Arruolatosi volontario nella legione allievi CC. (Carabinieri) nel febbraio 1933 e promosso vicebrigadiere nel luglio 1935, due anni dopo, il 23 ottobre 1937, rinunciando al grado, veniva ammesso all’Accademia Militare di Modena e nel settembre 1939 era promosso sottotenente in s.p.e. Dopo la Scuola di applicazione, ultimata nel 1940, a guerra già dichiarata, fu destinato alla compagnia mortai da 81 del 3° reggimento fanteria mobilitato con la quale partì il 28 settembre per l’Albania. Decedeva il 14 novembre nell’ospedale da campo n. 41 in Koritza per ferita riportata nel fatto d’arme dello stesso giorno su M. Bodorosh.

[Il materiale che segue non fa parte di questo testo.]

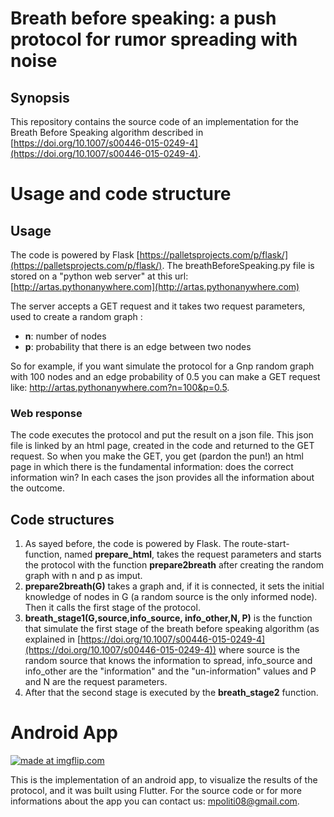 # Breath before speaking: a push protocol for rumor spreading with noise


## Synopsis
This repository contains the source code of an implementation for the Breath Before Speaking algorithm described in [https://doi.org/10.1007/s00446-015-0249-4](https://doi.org/10.1007/s00446-015-0249-4).



# Usage and code structure
## Usage
The code is powered by Flask [https://palletsprojects.com/p/flask/](https://palletsprojects.com/p/flask/).
The breathBeforeSpeaking.py file is stored on a "python web server" at this url: [http://artas.pythonanywhere.com](http://artas.pythonanywhere.com)

The server accepts a GET request and it takes two request parameters, used to create a random graph : 

 - **n**: number of nodes
 - **p**: probability that there is an edge between two nodes

So for example, if you want simulate the protocol for a Gnp random graph with 100 nodes and an edge probability of 0.5 you can make a GET request like: http://artas.pythonanywhere.com?n=100&p=0.5.

### Web response
The code executes the protocol and put the result on a json file. This json file is linked by an html page, created in the code and returned to the GET request. 
So when you make the GET, you get (pardon the pun!) an html page in which there is the fundamental information: does the correct information win?
In each cases the json provides all the information about the outcome.

## Code structures

 1. As sayed before, the code is powered by Flask. The route-start-function, named **prepare_html**, takes the request parameters and starts the protocol with the function **prepare2breath** after creating the random graph with n and p as imput.
 2. **prepare2breath(G)** takes a graph and, if it is connected, it sets the initial knowledge of nodes in G (a random source is the only informed node). Then it calls the first stage of the protocol.
 3. **breath_stage1(G,source,info_source, info_other,N, P)** is the function that simulate the first stage of the breath before speaking algorithm (as explained in [https://doi.org/10.1007/s00446-015-0249-4](https://doi.org/10.1007/s00446-015-0249-4)) where source is the random source that knows the information to spread, info_source and info_other are the "information" and the "un-information" values and P and N are the request parameters.
 4. After that the second stage is executed by the **breath_stage2** function.





# Android App
<a href="https://imgflip.com/gif/3powgj"><img src="https://i.imgflip.com/3powgj.gif" title="made at imgflip.com"/></a>

This is the implementation of an android app, to visualize the results of the protocol, and it was built using Flutter.
For the source code or for more informations about the app you can contact us: mpoliti08@gmail.com.














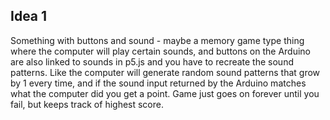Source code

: ## Idea 1

Something with buttons and sound - maybe a memory game type thing where the computer will play certain sounds, and buttons on the Arduino are also linked to sounds in p5.js and you have to recreate the sound patterns. Like the computer will generate random sound patterns that grow by 1 every time, and if the sound input returned by the Arduino matches what the computer did you get a point. Game just goes on forever until you fail, but keeps track of highest score.

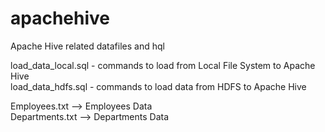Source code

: # apachehive
Apache Hive related datafiles and hql

load_data_local.sql - commands to load from Local File System to Apache Hive<br>
load_data_hdfs.sql - commands to load data from HDFS to Apache Hive

Employees.txt --> Employees Data<br>
Departments.txt --> Departments Data
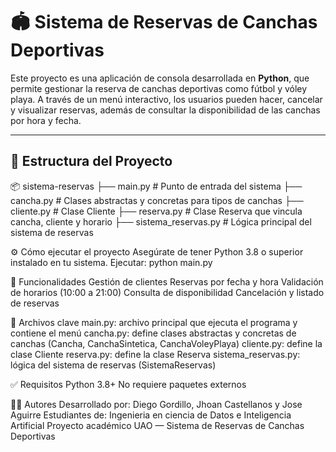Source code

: # 🏟️ Sistema de Reservas de Canchas Deportivas

Este proyecto es una aplicación de consola desarrollada en **Python**, que permite gestionar la reserva de canchas deportivas como fútbol y vóley playa. A través de un menú interactivo, los usuarios pueden hacer, cancelar y visualizar reservas, además de consultar la disponibilidad de las canchas por hora y fecha.

---

## 📁 Estructura del Proyecto

📦 sistema-reservas
├── main.py                 # Punto de entrada del sistema
├── cancha.py               # Clases abstractas y concretas para tipos de canchas
├── cliente.py              # Clase Cliente
├── reserva.py              # Clase Reserva que vincula cancha, cliente y horario
├── sistema_reservas.py     # Lógica principal del sistema de reservas

⚙️ Cómo ejecutar el proyecto
Asegúrate de tener Python 3.8 o superior instalado en tu sistema.
Ejecutar:
python main.py

📌 Funcionalidades
Gestión de clientes
Reservas por fecha y hora
Validación de horarios (10:00 a 21:00)
Consulta de disponibilidad
Cancelación y listado de reservas

🧠 Archivos clave
main.py: archivo principal que ejecuta el programa y contiene el menú
cancha.py: define clases abstractas y concretas de canchas (Cancha, CanchaSintetica, CanchaVoleyPlaya)
cliente.py: define la clase Cliente
reserva.py: define la clase Reserva
sistema_reservas.py: lógica del sistema de reservas (SistemaReservas)

✅ Requisitos
Python 3.8+
No requiere paquetes externos

👨‍💻 Autores
Desarrollado por: Diego Gordillo, Jhoan Castellanos y Jose Aguirre
Estudiantes de: Ingenieria en ciencia de Datos e Inteligencia Artificial
Proyecto académico UAO — Sistema de Reservas de Canchas Deportivas

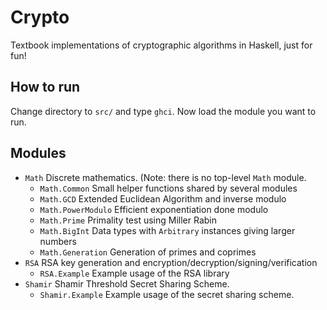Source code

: 
# Crypto

Textbook implementations of cryptographic algorithms in Haskell, just for fun!

## How to run

Change directory to `src/` and type `ghci`. Now load the module you want to run.

## Modules

- `Math` Discrete mathematics. (Note: there is no top-level `Math` module.
    - `Math.Common` Small helper functions shared by several modules
    - `Math.GCD` Extended Euclidean Algorithm and inverse modulo
    - `Math.PowerModulo` Efficient exponentiation done modulo
    - `Math.Prime` Primality test using Miller Rabin
    - `Math.BigInt` Data types with `Arbitrary` instances giving larger numbers
    - `Math.Generation` Generation of primes and coprimes
- `RSA` RSA key generation and encryption/decryption/signing/verification
  - `RSA.Example` Example usage of the RSA library
- `Shamir` Shamir Threshold Secret Sharing Scheme.
  - `Shamir.Example` Example usage of the secret sharing scheme.
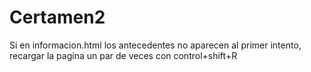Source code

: # Certamen2
Si en informacion.html los antecedentes no aparecen al primer intento, recargar la pagina un par de veces con control+shift+R
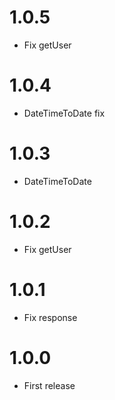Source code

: 1.0.5
====================================
- Fix getUser

1.0.4
====================================
- DateTimeToDate fix


1.0.3
====================================
- DateTimeToDate


1.0.2
====================================
- Fix getUser


1.0.1
====================================
- Fix response


1.0.0
====================================
- First release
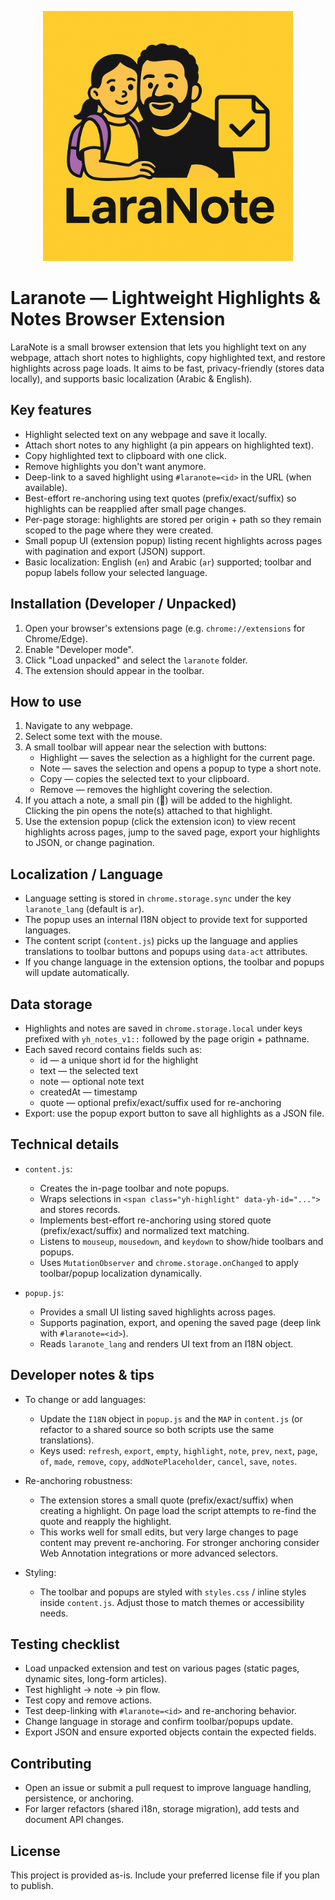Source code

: <p align="center"><a href="https://laravel.com" target="_blank"><img src="./icons/Laranote-main.png" width="400"></a></p>

# Laranote — Lightweight Highlights & Notes Browser Extension

LaraNote is a small browser extension that lets you highlight text on any webpage, attach short notes to highlights, copy highlighted text, and restore highlights across page loads. It aims to be fast, privacy-friendly (stores data locally), and supports basic localization (Arabic & English).

## Key features

- Highlight selected text on any webpage and save it locally.
- Attach short notes to any highlight (a pin appears on highlighted text).
- Copy highlighted text to clipboard with one click.
- Remove highlights you don't want anymore.
- Deep-link to a saved highlight using `#laranote=<id>` in the URL (when available).
- Best-effort re-anchoring using text quotes (prefix/exact/suffix) so highlights can be reapplied after small page changes.
- Per-page storage: highlights are stored per origin + path so they remain scoped to the page where they were created.
- Small popup UI (extension popup) listing recent highlights across pages with pagination and export (JSON) support.
- Basic localization: English (`en`) and Arabic (`ar`) supported; toolbar and popup labels follow your selected language.

## Installation (Developer / Unpacked)

1. Open your browser's extensions page (e.g. `chrome://extensions` for Chrome/Edge).
2. Enable "Developer mode".
3. Click "Load unpacked" and select the `laranote` folder.
4. The extension should appear in the toolbar.

## How to use

1. Navigate to any webpage.
2. Select some text with the mouse.
3. A small toolbar will appear near the selection with buttons:
   - Highlight — saves the selection as a highlight for the current page.
   - Note — saves the selection and opens a popup to type a short note.
   - Copy — copies the selected text to your clipboard.
   - Remove — removes the highlight covering the selection.
4. If you attach a note, a small pin (📌) will be added to the highlight. Clicking the pin opens the note(s) attached to that highlight.
5. Use the extension popup (click the extension icon) to view recent highlights across pages, jump to the saved page, export your highlights to JSON, or change pagination.

## Localization / Language

- Language setting is stored in `chrome.storage.sync` under the key `laranote_lang` (default is `ar`).
- The popup uses an internal I18N object to provide text for supported languages.
- The content script (`content.js`) picks up the language and applies translations to toolbar buttons and popups using `data-act` attributes.
- If you change language in the extension options, the toolbar and popups will update automatically.

## Data storage

- Highlights and notes are saved in `chrome.storage.local` under keys prefixed with `yh_notes_v1::` followed by the page origin + pathname.
- Each saved record contains fields such as:
  - id — a unique short id for the highlight
  - text — the selected text
  - note — optional note text
  - createdAt — timestamp
  - quote — optional prefix/exact/suffix used for re-anchoring
- Export: use the popup export button to save all highlights as a JSON file.

## Technical details

- `content.js`:
  - Creates the in-page toolbar and note popups.
  - Wraps selections in `<span class="yh-highlight" data-yh-id="...">` and stores records.
  - Implements best-effort re-anchoring using stored quote (prefix/exact/suffix) and normalized text matching.
  - Listens to `mouseup`, `mousedown`, and `keydown` to show/hide toolbars and popups.
  - Uses `MutationObserver` and `chrome.storage.onChanged` to apply toolbar/popup localization dynamically.

- `popup.js`:
  - Provides a small UI listing saved highlights across pages.
  - Supports pagination, export, and opening the saved page (deep link with `#laranote=<id>`).
  - Reads `laranote_lang` and renders UI text from an I18N object.

## Developer notes & tips

- To change or add languages:
  - Update the `I18N` object in `popup.js` and the `MAP` in `content.js` (or refactor to a shared source so both scripts use the same translations).
  - Keys used: `refresh`, `export`, `empty`, `highlight`, `note`, `prev`, `next`, `page`, `of`, `made`, `remove`, `copy`, `addNotePlaceholder`, `cancel`, `save`, `notes`.

- Re-anchoring robustness:
  - The extension stores a small quote (prefix/exact/suffix) when creating a highlight. On page load the script attempts to re-find the quote and reapply the highlight.
  - This works well for small edits, but very large changes to page content may prevent re-anchoring. For stronger anchoring consider Web Annotation integrations or more advanced selectors.

- Styling:
  - The toolbar and popups are styled with `styles.css` / inline styles inside `content.js`. Adjust those to match themes or accessibility needs.

## Testing checklist

- Load unpacked extension and test on various pages (static pages, dynamic sites, long-form articles).
- Test highlight → note → pin flow.
- Test copy and remove actions.
- Test deep-linking with `#laranote=<id>` and re-anchoring behavior.
- Change language in storage and confirm toolbar/popups update.
- Export JSON and ensure exported objects contain the expected fields.

## Contributing

- Open an issue or submit a pull request to improve language handling, persistence, or anchoring.
- For larger refactors (shared i18n, storage migration), add tests and document API changes.

## License

This project is provided as-is. Include your preferred license file if you plan to publish.
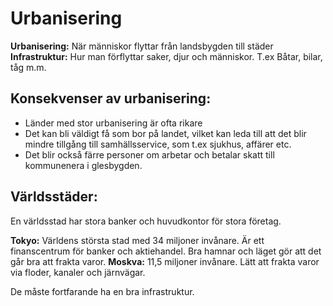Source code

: # Urbanisering

**Urbanisering:** När människor flyttar från landsbygden till städer   
**Infrastruktur:** Hur man förflyttar saker, djur och människor. T.ex Båtar, bilar, tåg m.m.

## Konsekvenser av urbanisering:
- Länder med stor urbanisering är ofta rikare
- Det kan bli väldigt få som bor på landet, vilket kan leda till att det blir mindre tillgång till samhällsservice, som t.ex sjukhus, affärer etc.
- Det blir också färre personer om arbetar och betalar skatt till kommunenera i glesbygden.

## Världsstäder:
En världsstad har stora banker och huvudkontor för stora företag.

**Tokyo:** Världens största stad med 34 miljoner invånare. Är ett finanscentrum för banker och aktiehandel. Bra hamnar och läget gör att det går bra att frakta varor.
**Moskva:** 11,5 miljoner invånare. Lätt att frakta varor via floder, kanaler och järnvägar.   

De måste fortfarande ha en bra infrastruktur. 
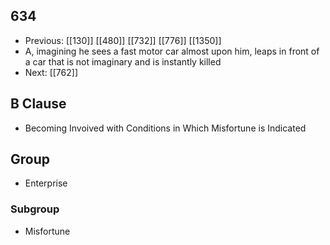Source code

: ## 634
- Previous: [[130]] [[480]] [[732]] [[776]] [[1350]] 
- A, imagining he sees a fast motor car almost upon him, leaps in front of a car that is not imaginary and is instantly killed
- Next: [[762]] 

## B Clause
- Becoming Invoived with Conditions in Which Misfortune is Indicated

## Group
- Enterprise

### Subgroup
- Misfortune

Ufficiale di provata capacità e di elevato spirito patriottico e militare, comandante di un plotone mortai da 81 in rinforzo ad un battaglione attaccato da soverchianti forze avversarie, dirigeva il tiro delle sue armi con audacia e perizia particolari, causando ingenti perdite al nemico incalzante. Esaurite le munizioni di cui disponeva, valorosamente si portava sulla linea dei fucilieri, e, brandendo un fucile, con sprezzo del pericolo, incitava i fanti con le parole e l’esempio allresistenza, finché, colpito al petto da una pallottola avversaria, rimaneva mortalmente ferito. Ad un superiore che subito accorso al suo fianco cercava di porgergli conforto, esclamava con virile fermezza: Non sono persona che ha bisogno di conforto, so di morire e sono lieto di avere eseguito gli ordini del mio colonnello. Viva l’Italia. Fulgido esempio di fermezza d’animo, coraggio, spirito di sacrificio ed attaccamento al dovere. M. Bodorosh Q. Kazanit (Fronte greco), 14 novembre 1940.


Gruppo Medaglie d’Oro al Valore Militare, Le Medaglie d’oro al Valore Militare, volume primo (1929-1941), [Tipografia Regionale], Roma, 1965, p. 454.